Erró : «Je suis un témoin de mon époque»

En amont de la rétrospective que lui consacre le MAC, Erró nous a reçu dans son atelier. L'occasion d'évoquer avec lui ses influences et sa méthode. Propos recueillis par Jean-Emmanuel Denave


Influences

Mes premières influences sont des dessins médiévaux illustrant les grandes sagas islandaises. La bande dessinée m'a ensuite beaucoup intéressée, avec sa ligne de contours extérieurs et ses aplats. Aujourd'hui elle m'intéresse moins que celle des années 1950 et 1960. Je ne lis jamais les textes et le bon dessin a un peu disparu de la BD actuelle. La BD française par exemple, est très intellectuelle et je trouve les comics américains beaucoup plus vivants. 

Procédés

Je constitue des stocks d'images très variées (d'un coucher de soleil au portrait photo d'un dictateur, par exemple), provenant de bandes dessinées, de photographies, de coupures de journaux, etc. Je réalise ensuite des collages que je projette, sous formes de reproductions diapositives, sur de grandes toiles pour composer mes tableaux. Tous mes tableaux, depuis un certain temps, sont réalisés à partir de collages. Je réalise quinze à vingt collages par jour, sans jugement, sans hiérarchie entre les différents types d'images.
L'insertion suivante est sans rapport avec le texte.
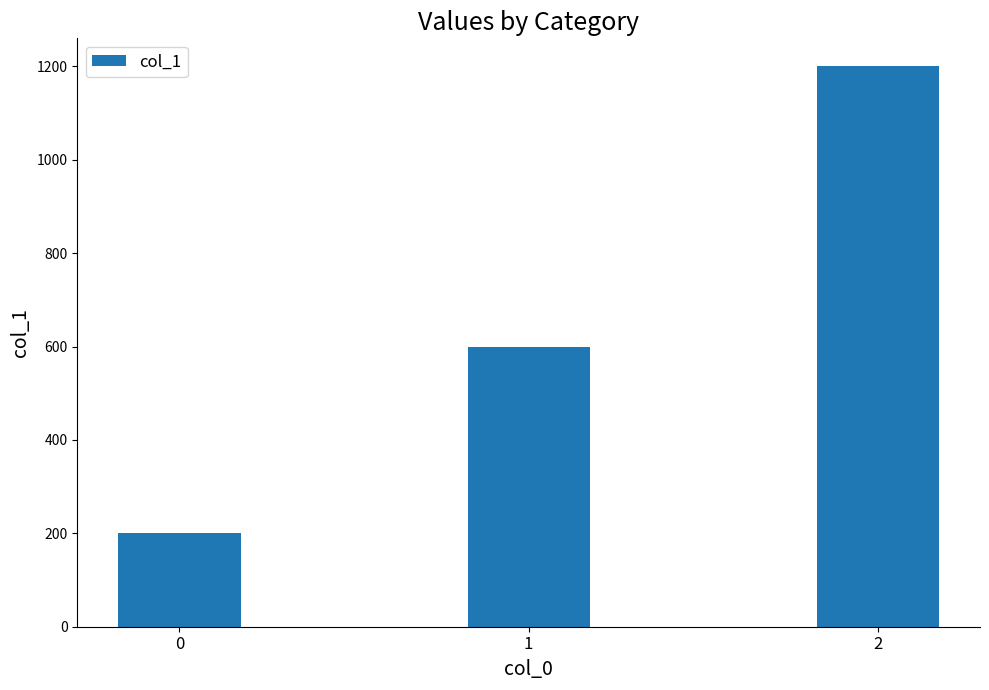

Rank the categories by value from highest to lowest.

2, 1, 0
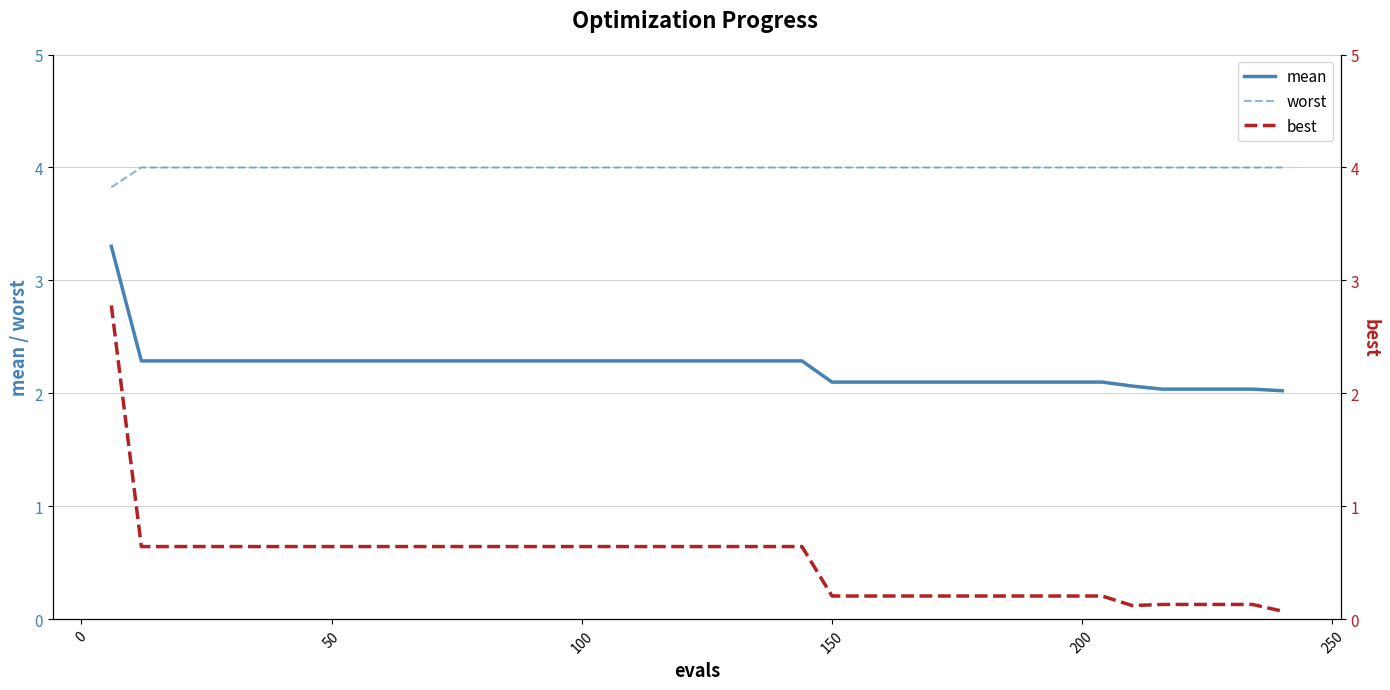

True or false: mean and worst cross at least once.

False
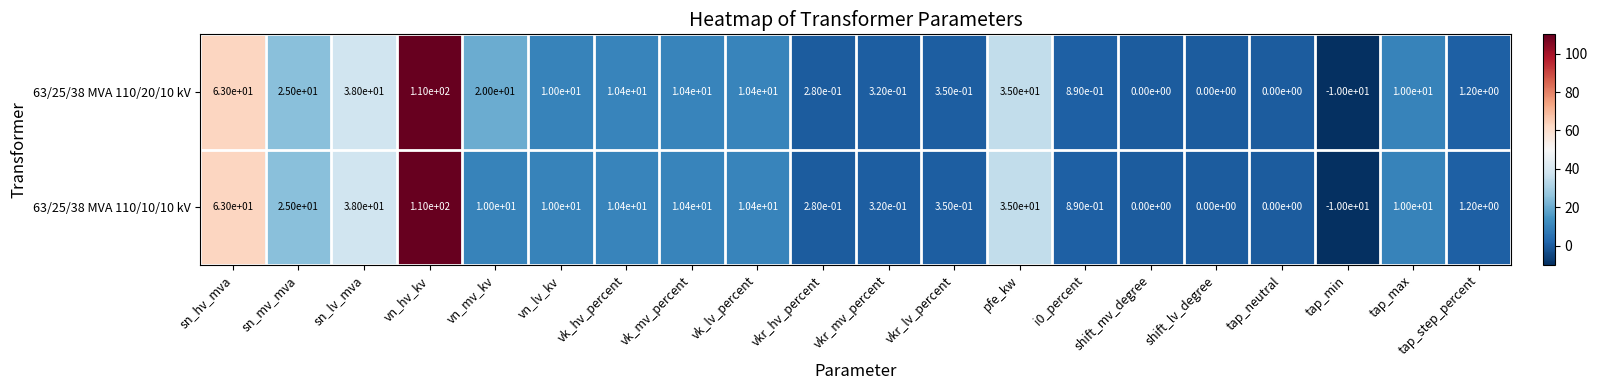

Where is 63/25/38 MVA 110/20/10 kV nearest to the value 50?

sn_lv_mva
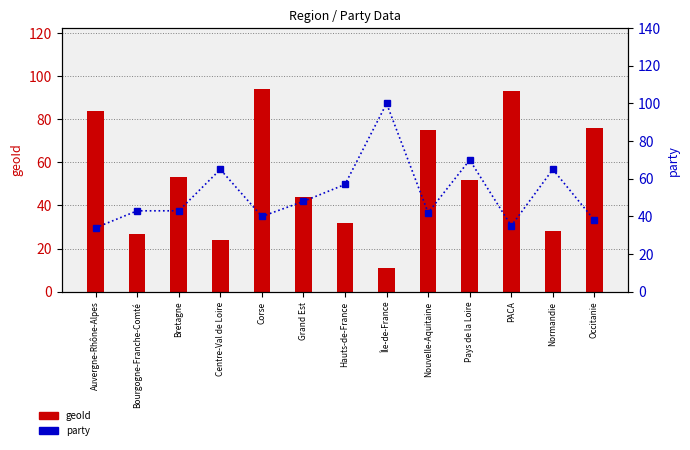

True or false: party has a value of 64 at Grand Est.

False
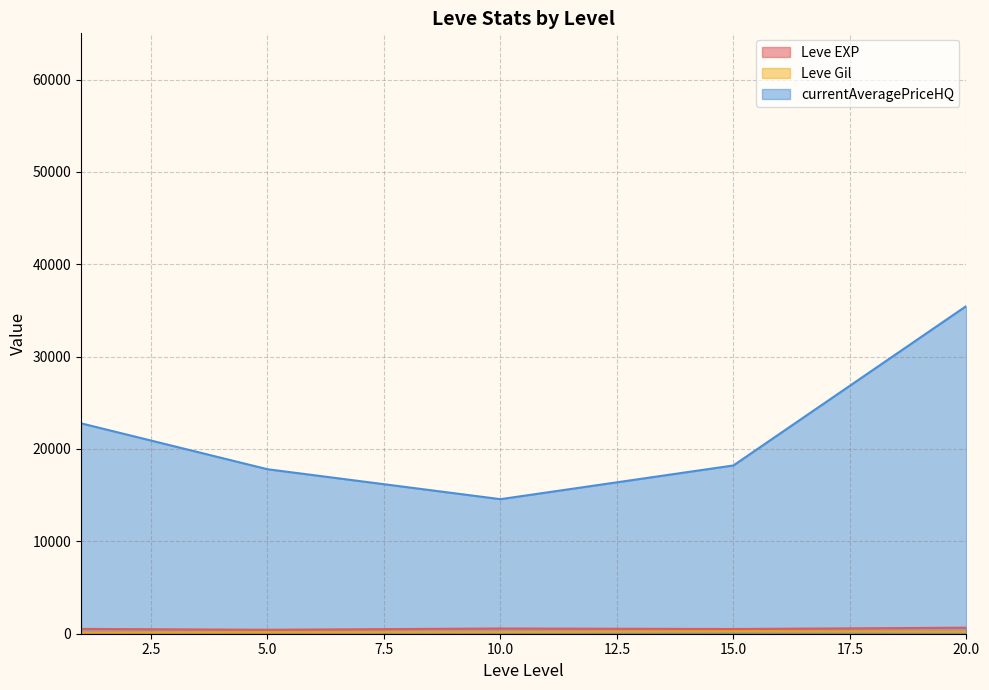

List the series in order of their peak value, lowest first.

Leve Gil, Leve EXP, currentAveragePriceHQ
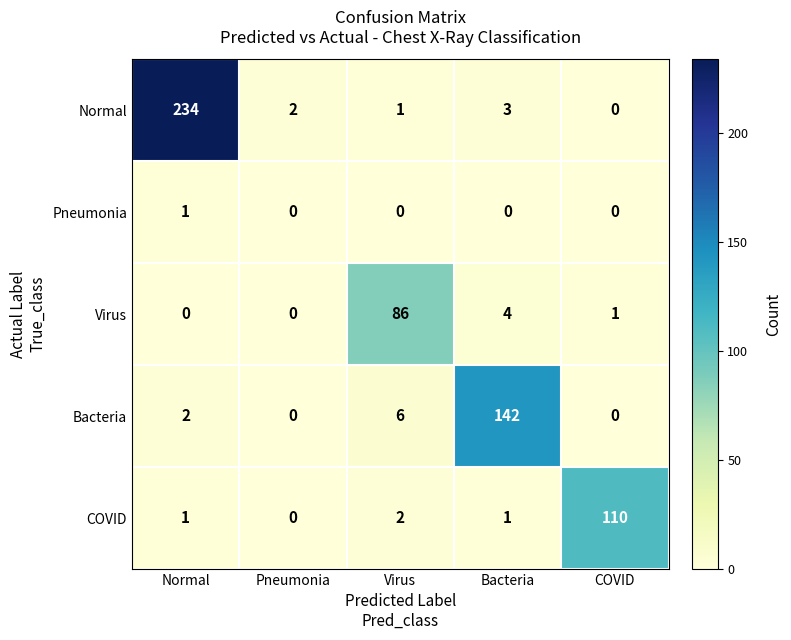

Which category has the highest value across all series?

Normal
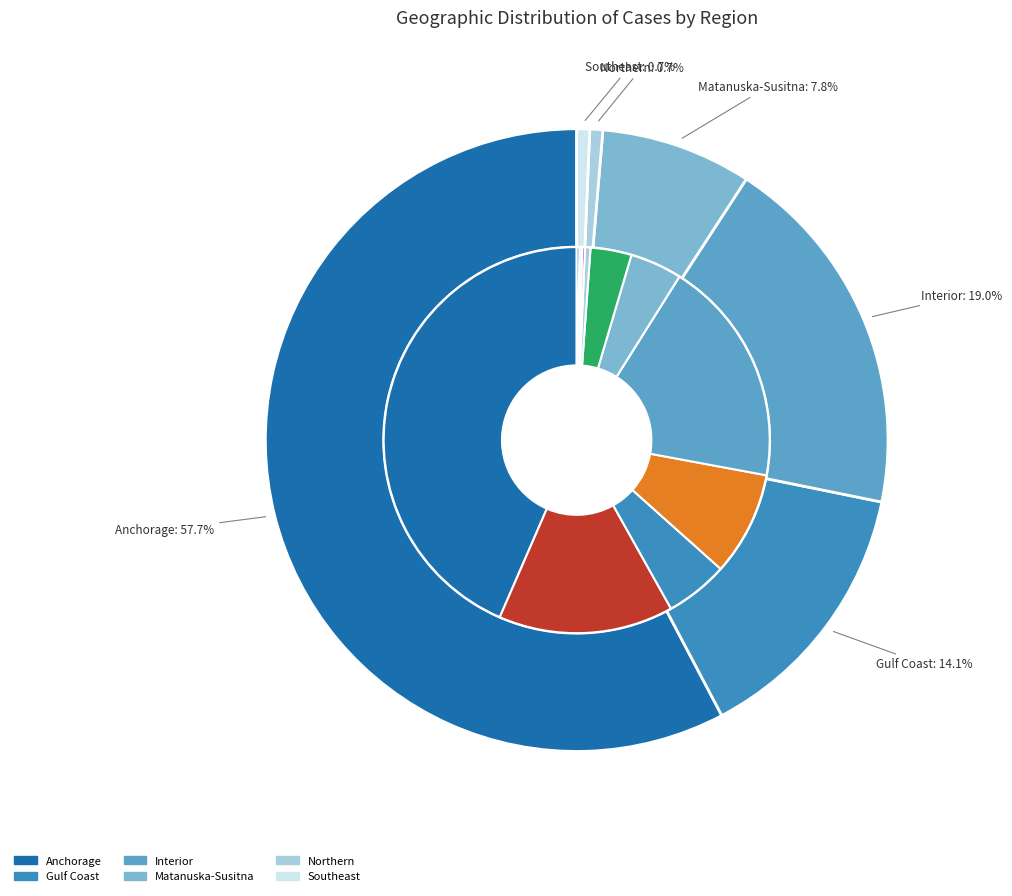

Is the sum of Matanuska-Susitna and Interior greater than half?

No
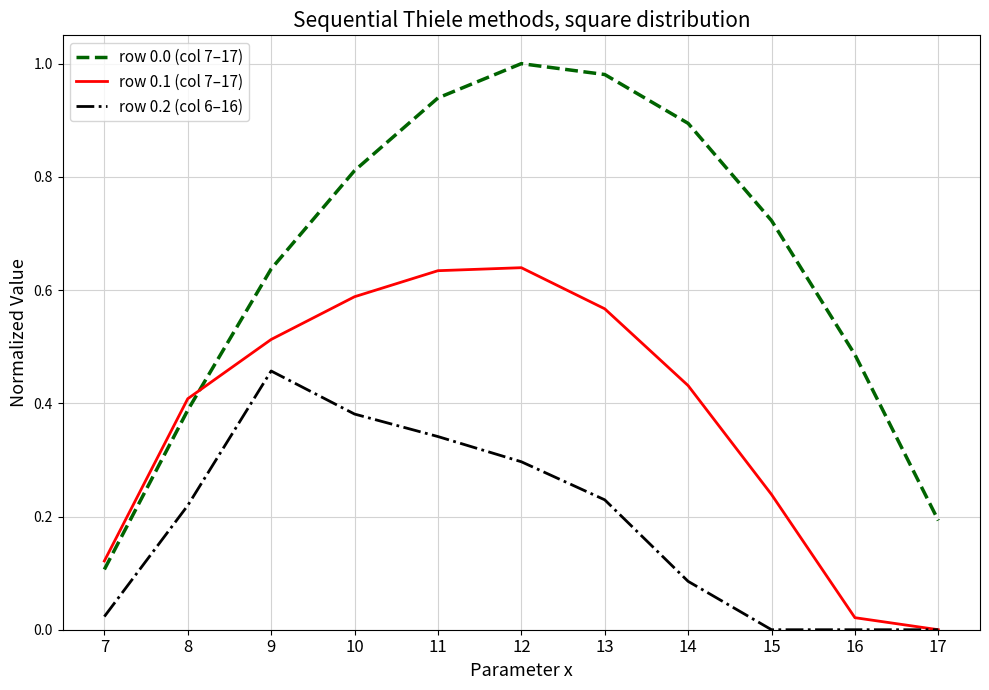

True or false: row 0.1 (col 7–17) has a value of 0.7 at 8.

False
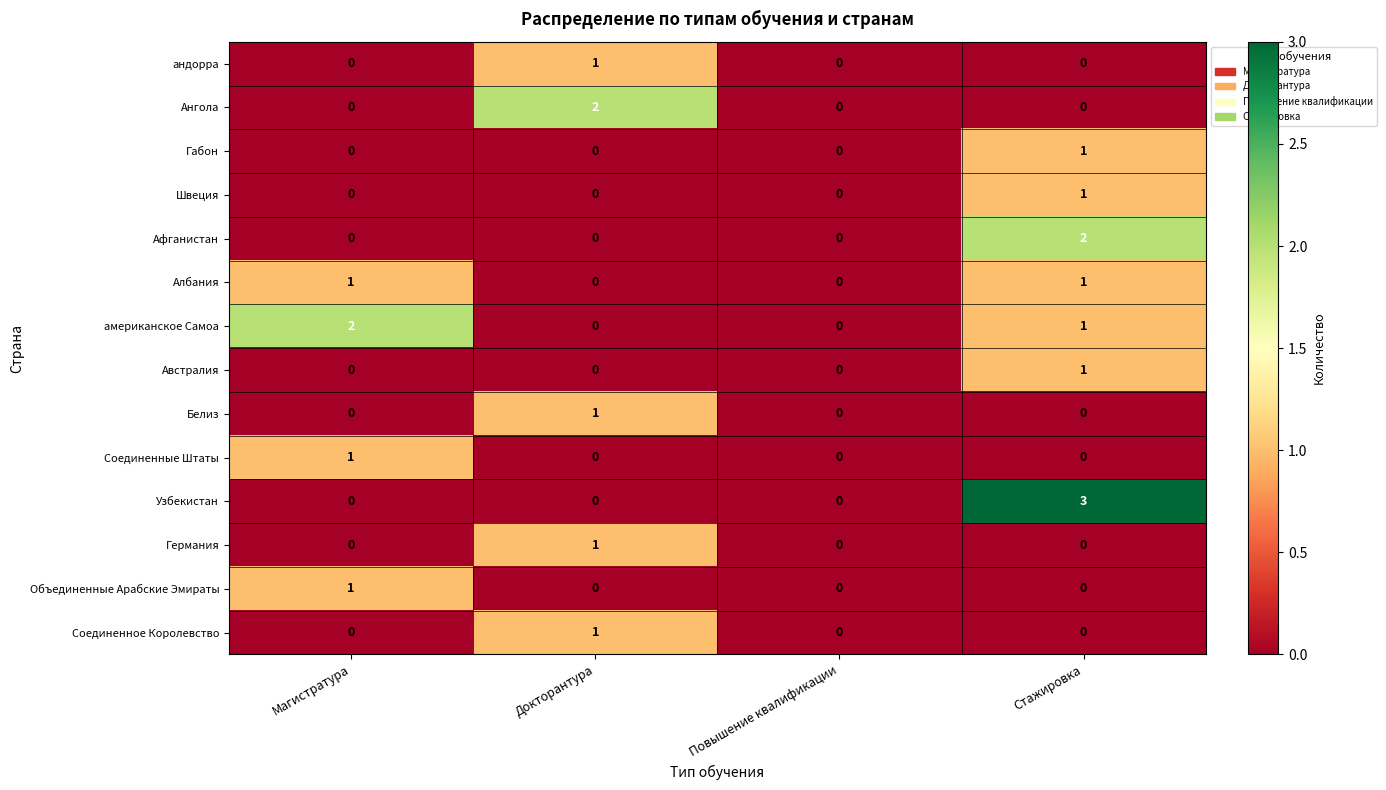

Which series has the largest range (max minus min)?

Узбекистан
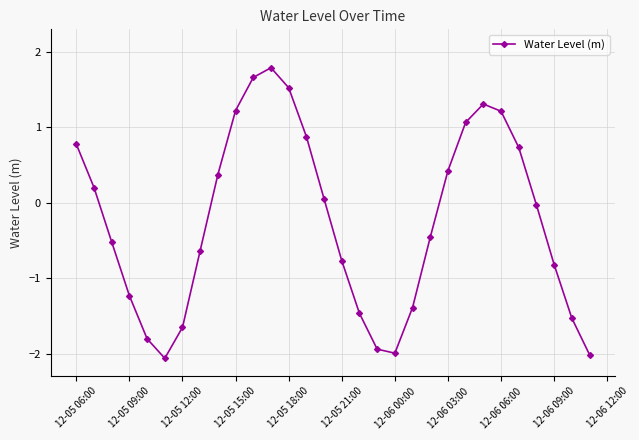

What is the maximum value shown in the chart?

1.8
Plus tard, je vois ce que je peux garder ou non et je compose un tableau unique ou un polyptyque. L'idéal pour moi c'est d'avoir cinq ou six styles d'images différents dans un tableau.

Origines

J'ai commencé à découper des images en Israël en 1958 dans une revue industrielle où je trouvais de belles images d'usines qui ont donné les collages Méca-Make up. J'ai beaucoup travaillé aussi avec Roberto Matta : je mettais mes personnages dans ses espaces et inversement. Je suis flatté aussi du qualificatif d'artiste pop-baroque qu'on a pu m'attribuer, car j'aime beaucoup la période baroque, Rubens, le Tintoret... J'ai été fasciné aussi par l'expressionnisme allemand lors d'un voyage en Allemagne. Plus tard, j'ai découvert aussi les collages de Raoul Haussman.

Figuration narrative

A l'époque, raconter des histoires était une manière, pour nous peintres de la figuration narrative, de s'opposer au Pop Art. Dans les années 1970, on s'est par exemple penchés sur la guerre du Vietnam, Cuba, etc. Ceci dit, je dirais moins que j'étais un artiste engagé qu'un témoin de mon époque, comme je le reste aujourd'hui.